Georgian Bay - Day 2
Georgian Bay Sailing-Camping Day 2

The next morning we woke up to another warm, humid day, and from our weather radio we found that Environment Canada had issued a small craft wind warning with 20-30 km wind forecasted for the Parry Sound area. Georgian Bay was forecasted to have 15-20 knots wind. But at the bay sheltered by the island from the open water and the westerly, wind was light and perfectly sailable. The park has a hiking trail that runs from Cedar Springs in the south to the northern end, about a three-hour walk. But who would want to walk through a mosquito-infested trail when one can sail! We took the boat instead, and sailed on a run in a pleasant 5-knot wind.


Beausoleil Bay at the northern end of the island is a nice, sheltered bay perfect for swimming, fishing and light sailing. There is also a dock and a large number of first-come, first-campsites. This is a favorite anchorage area for powerboats and sailboats.



These are five-star campsites, spacious, all bordering water, and are well maintained by the Park. Some sites even have rustic air-tight iron wood-burning stoves, for those who want to keep warm efficiently during cold days! Here is one such sites:


By late afternoon the sky was turning dark and the wind picked up. We headed back to the main campground on an exciting reach with shifting winds from the west and south-west. As we left Beausoleil Bay and approached the relatively open water between Roberts Island and Cedar Springs, wind strengthened to around 15 knots with over 20 knots gusts, and white caps were quickly beginning to form. The Hen can safely sail in these conditions, but we figured we had several tacks to make our way up the strong headwind, and prudence calls for reefing down the main sail. As we hove-to and worked to tie down the reefs, another gust hit us, and the force exerted on the jib pried open the jib clew shackle. The jib proceeded to flutter wildly in the wind and an old, six-inch long rip (obviously inadequately repaired) was torn open. This was beginning to get worrying, so we decided to save the battle for another day and hauled down the sails. It’s one of those times that I am thankful that I have a roller furling, as the simultaneous tasks of letting down the two sails, staying balanced, avoiding the ugly shoals, while starting the motor, would have been quite a handful for me and my daughter!

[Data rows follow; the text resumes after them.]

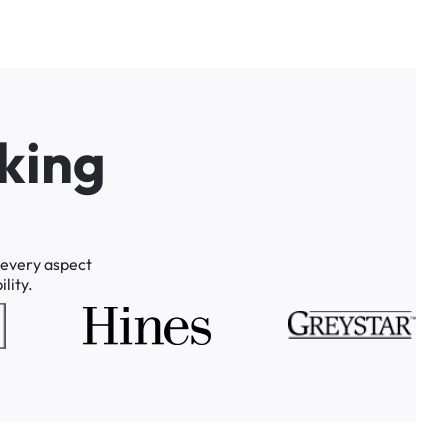
k
i
n
g
every
aspect
lity.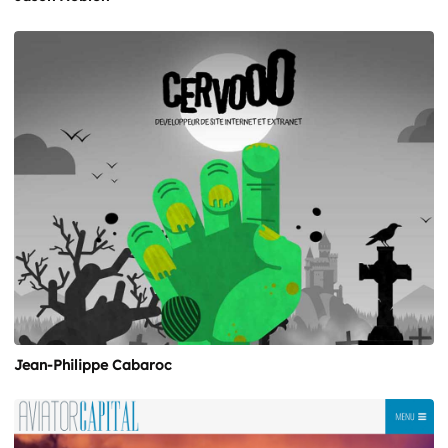
Jean-Philippe Cabaroc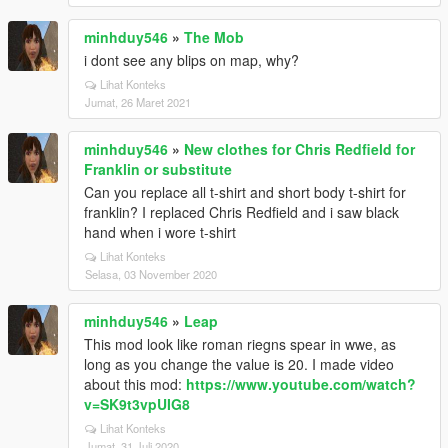
minhduy546
»
The Mob
i dont see any blips on map, why?
Lihat Konteks
Jumat, 26 Maret 2021
minhduy546
»
New clothes for Chris Redfield for
Franklin or substitute
Can you replace all t-shirt and short body t-shirt for
franklin? I replaced Chris Redfield and i saw black
hand when i wore t-shirt
Lihat Konteks
Selasa, 03 November 2020
minhduy546
»
Leap
This mod look like roman riegns spear in wwe, as
long as you change the value is 20. I made video
about this mod:
https://www.youtube.com/watch?
v=SK9t3vpUIG8
Lihat Konteks
Jumat, 31 Juli 2020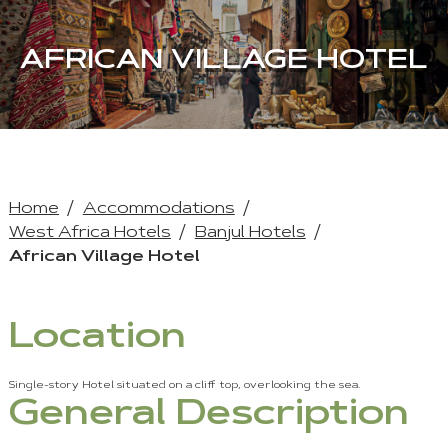
AFRICAN VILLAGE HOTEL
Home
Accommodations
West Africa Hotels
Banjul Hotels
African Village Hotel
Location
Single-story Hotel situated on a cliff top, overlooking the sea.
General Description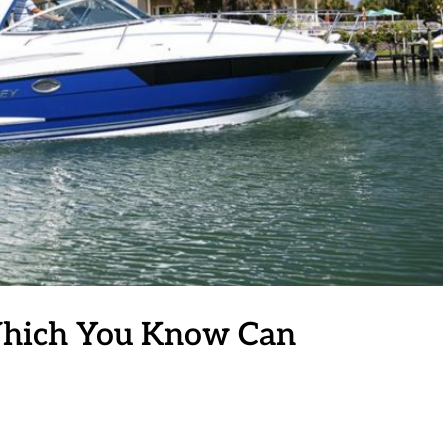
Which You Know Can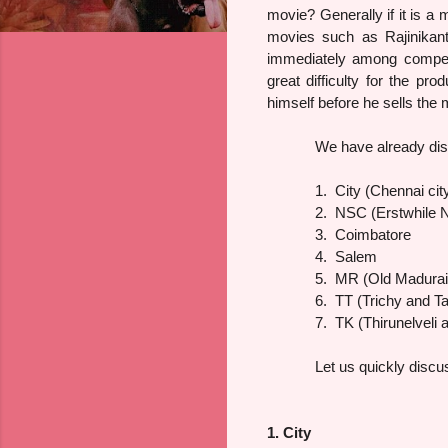
movie? Generally if it is a 
movies such as Rajinikant
immediately among competit
great difficulty for the pr
himself before he sells the m
We have already disc
1.
City (Chennai cit
2.
NSC (Erstwhile No
3.
Coimbatore
4.
Salem
5.
MR (Old Madurai
6.
TT (Trichy and Ta
7.
TK (Thirunelveli 
Let us quickly discu
1. City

We safely returned to the beach, anchored down and rewarded ourselves with a big warm supper. We found that Environment Canada had issued a full gale warning and thunderstorm advisory for Georgian Bay. The campground is located in an old-growth forest and is well protected the wind, but I watched the tops of 50-feet pine trees around us bent into submission by the strong wind, and wondered what would such forces do to unwitting sailboats caught in open waters. Rain began to fall intermittently, followed by one of the longest electric storms I’ve seen. We stood on the beach and watched the thunder-clouds moving in from the west and heading over land, with non-stop lightning flashes lasting over 20 minutes. Thunder-caps became a long, continuous roar before it faded into the distance. The warm humid air was gone and temperature dropped like a rock, to 7 degree by midnight. Fortunately we had our –5 degree sleeping bags (at least that’s what the label says), and the cool night made for comfortable sleeping.

Wind howled all night, and small broken branches were falling all around us. The large tarp that I tied over the picnic table was flapping up and down and making the same noise as a loose jib. Finally at 3:00AM the tarp suffered the same fate as the jib – one corner was torn off from the rope tying it to a tree, and the flapping tarp made the kind of noise that makes any sailor dread. Reluctantly I rushed out of the warmth of the tent and secured the whole setup. Unable to go back to sleep, I walked out to the beach, worrying whether the anchors would hold. Indeed the anchors (er, rock) had dragged at least 10 feet, judging from the relative position of the Hen and neighboring boats. I decided that I would take the risk of causing some stress to my rudder rather than losing my boat altogether, and hauled the boat onshore until it was close enough that I could tie the anchor line to a tree.